Beth Johnson’s sole quest in life is to pursue her career so she can provide the best care possible for her baby son, Jacob. She’s a single mum in London with a sympathetic boss and the full, loving support of her parents. She’s upbeat, organised and in control. Life is good. Life is happy.
What could possibly go wrong?
Beth’s meticulous childcare system collapses ‒ that’s the first thing of many ‒ at the worst possible moment and the nanny agency provides her with their sole option, Georgian migrant carpenter, Davit Kacharava. As looks go, he’s a hunk, but he’s lacking in every other department. He’s the wrong sex, speaks dodgy English, and although he’s a regular all-round nice guy, he has no relevant childcare experience. Culturally, he’s way off the radar. Worse, he’s a total stranger.
A temporary arrangement, that’s all it is, although conflict vs attraction play havoc with Beth’s common sense.
She takes the plunge and soon finds she is drawn to empathetic, housetrained Davit. To him, Beth is a princess. To Beth, Davit is a support system she’s sorely missed, even though she’s suppressed the need. He’s a strong, straightforward, honest guy, reliable and protective – baby Jacob loves him and Davit (did I mention he’s gorgeous?) loves Jacob right back.
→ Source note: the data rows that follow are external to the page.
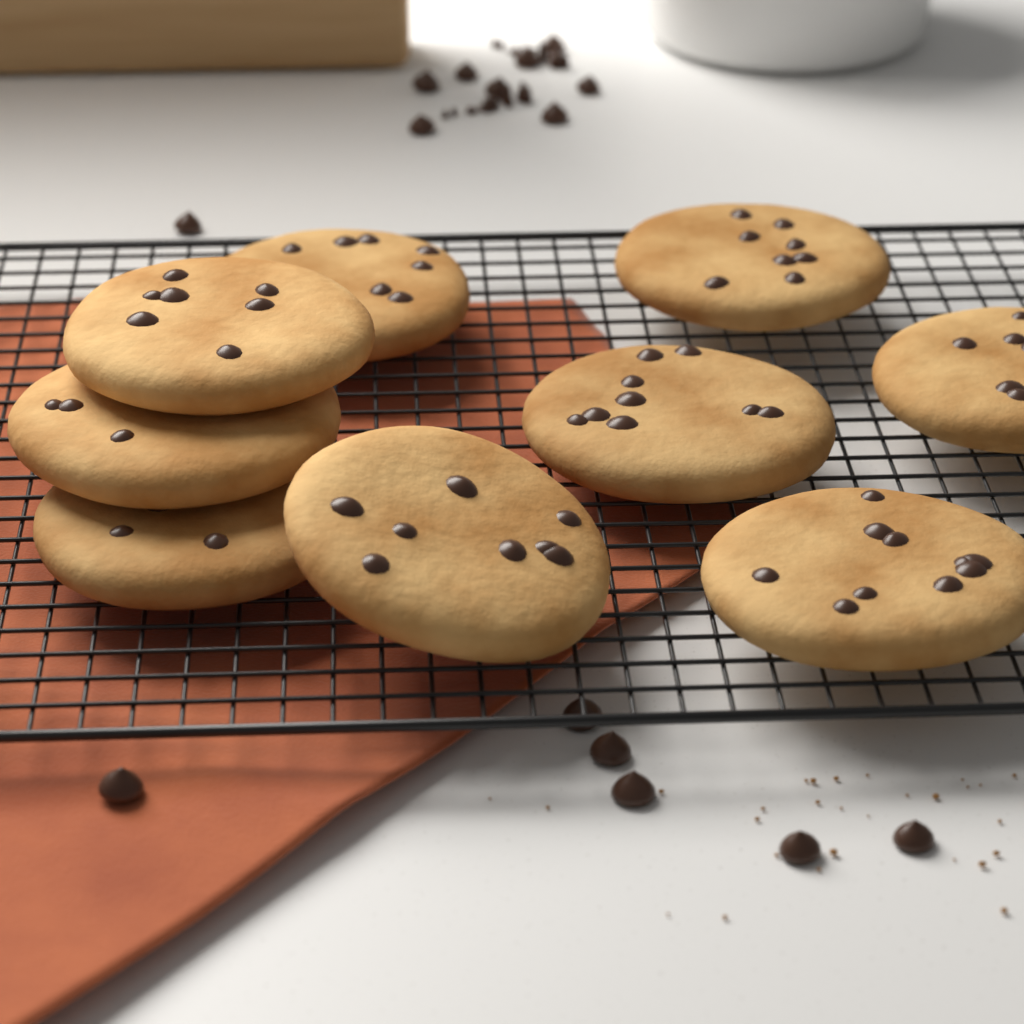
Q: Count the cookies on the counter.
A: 9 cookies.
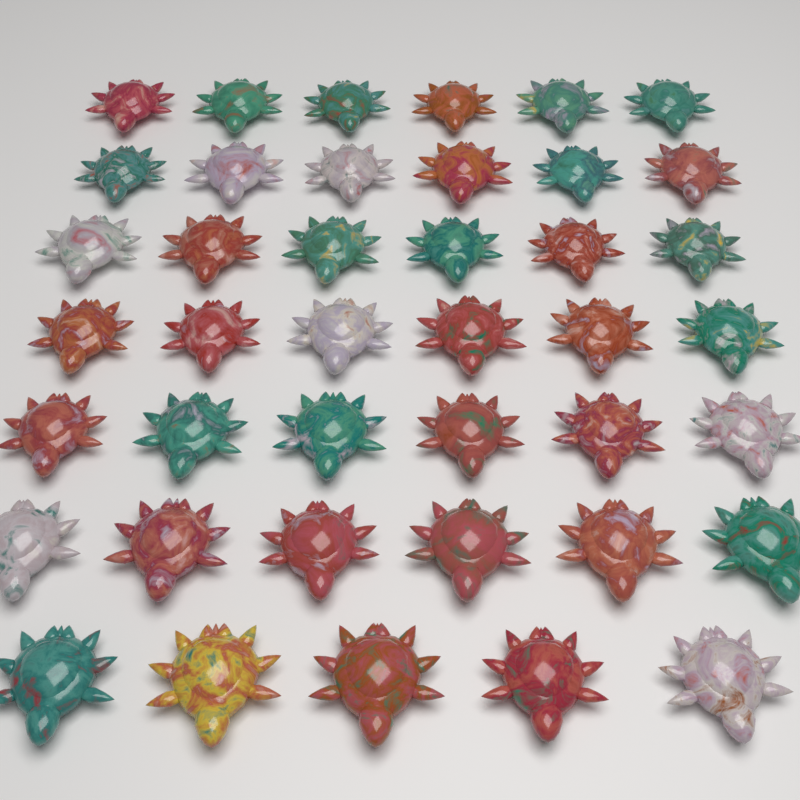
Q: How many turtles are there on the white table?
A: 41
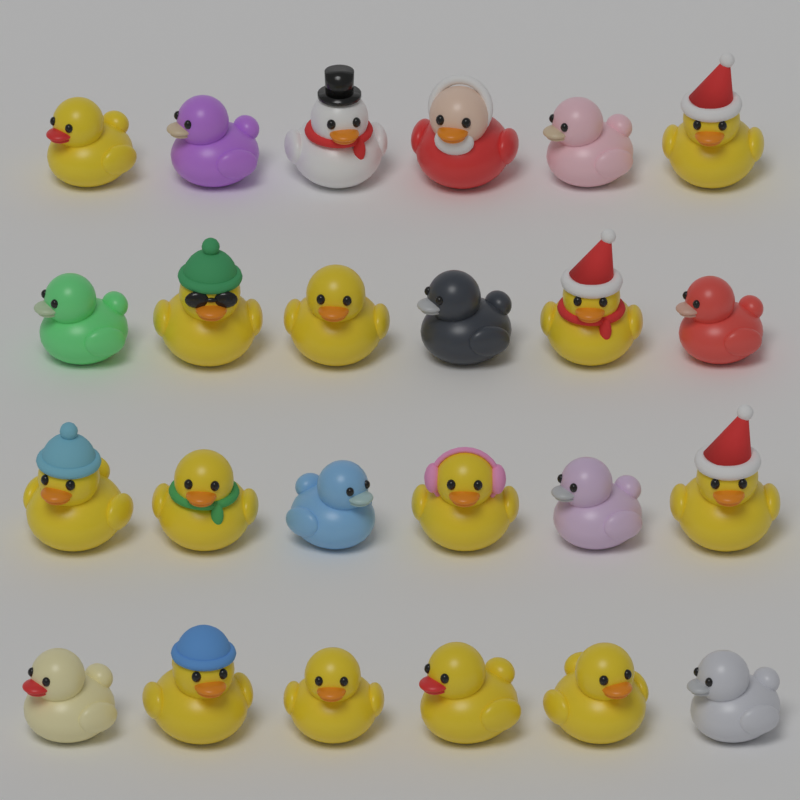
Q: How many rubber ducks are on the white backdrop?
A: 24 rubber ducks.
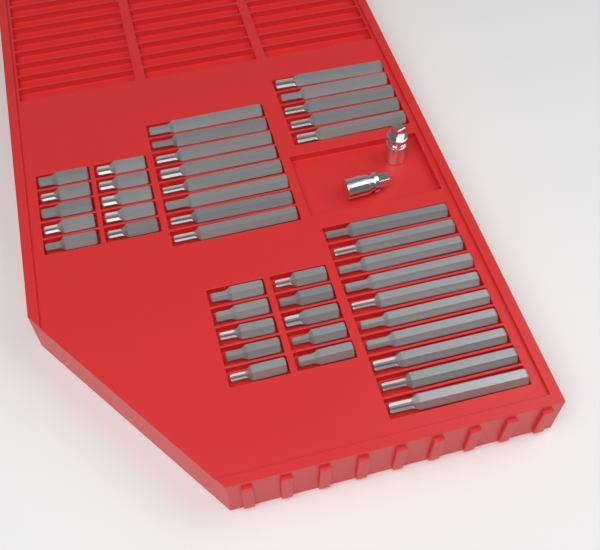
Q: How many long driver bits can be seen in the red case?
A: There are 23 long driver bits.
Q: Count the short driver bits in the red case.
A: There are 20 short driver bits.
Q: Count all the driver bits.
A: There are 43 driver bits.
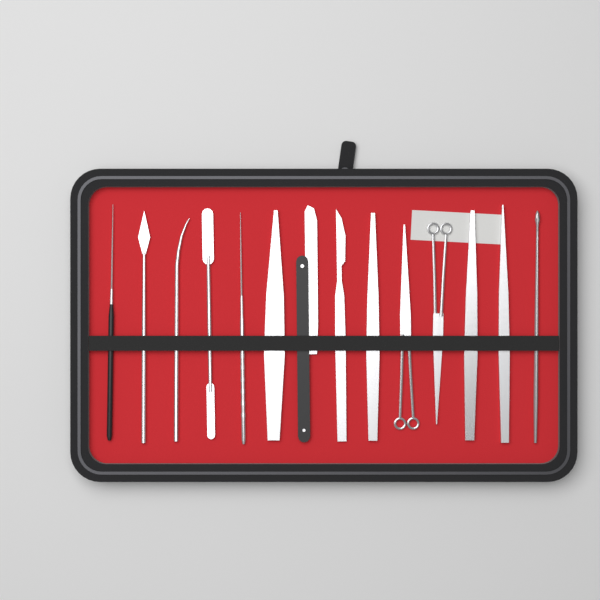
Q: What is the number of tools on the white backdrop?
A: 14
Why wouldn’t life be perfect for the three of them from here on in?
Sparks don’t fly, that’s why. Davit’s honesty ethic becomes the stumbling block when Beth reveals a secret that shadows her life – a secret with which Davit cannot live ‒ and their fledgling relationship teeters. It’s up to Beth to get it back on track, but can she do what she must do, before it’s too late?
‘Life After 6 Tequilas’ is available in ebook right now, and will shortly be released in paperback format.
Baby Jacob crawls towards me and pulls himself up to a wobbly standing position. Clutching my skirt with one hand, he reaches up with the other.
“Bub,” he says. I pick him up, turning him onto my hip.
“Do you have any experience?” I ask Davit.
His grey eyes, like dark steel, are intent on my mouth. I’m thinking aircraft carriers, the North Sea in winter, and all the Eastern Bloc baddies in 24.
He thinks for a moment. “I have small brothers, sister.”
I wait. Nothing. He looks down at his boots.
“Are you a professional nanny, um, Davit? Child carer?” I ask.
He looks up quickly, his face blank. I try again. “What job do you do?”
“You cut down trees?” That would explain the massive arms and the tan. But I’m having trouble working out the link between tree felling and baby care.
“I cut furniture,” he says.
I look at my kitchen and imagine the cupboards, table and chairs reduced to kindling in the flash of a wielded axe, possibly lurking in the bag at his feet – a bag that looks like a cross between Goliath’s golf bag and a size XXL body bag.
“Carpenter,” he says, rapping broad knuckles on my prized little butcher’s block trolley. It rocks with fright. “I make.”
I turn to Fenella. “Fenella.” I drop the “Ms Forsythe” in an attempt at authority. “He’s a carpenter, not a nanny. And, by the way, he can’t speak English.”
“Neither can Jacob,” she retorts, reaching into her bag for a mobile phone that’s singing an aria from La Traviata. I glimpse a pack of Benson & Hedges. She ignores the bit about carpenter versus nanny, concentrating on her phone.
“This is Trevor,” she says. “Time to go.” She ducks away, the phone to her ear. “Absolutely fine, Trevor. We’re on our way.”
Like hell. I’m numb all over, except for a small twisting, panicky knot in my tummy. The clock ticks on.
“I’m not going anywhere,” I say.
Fenella’s eyes narrow, stretching her face to breaking point. I fear backlash from the ponytail. She stretches out her arms, and pats the air in front of her, like the Pope.
“Everything will be all right, Beth.”
“I wouldn’t leave my child with a stranger for one minute!”
“Many people do.” She’s using a calm, slow, warning tone, like she’s talking me down from a ledge.
“Oh, but they do.” She folds her arms, furling the wings.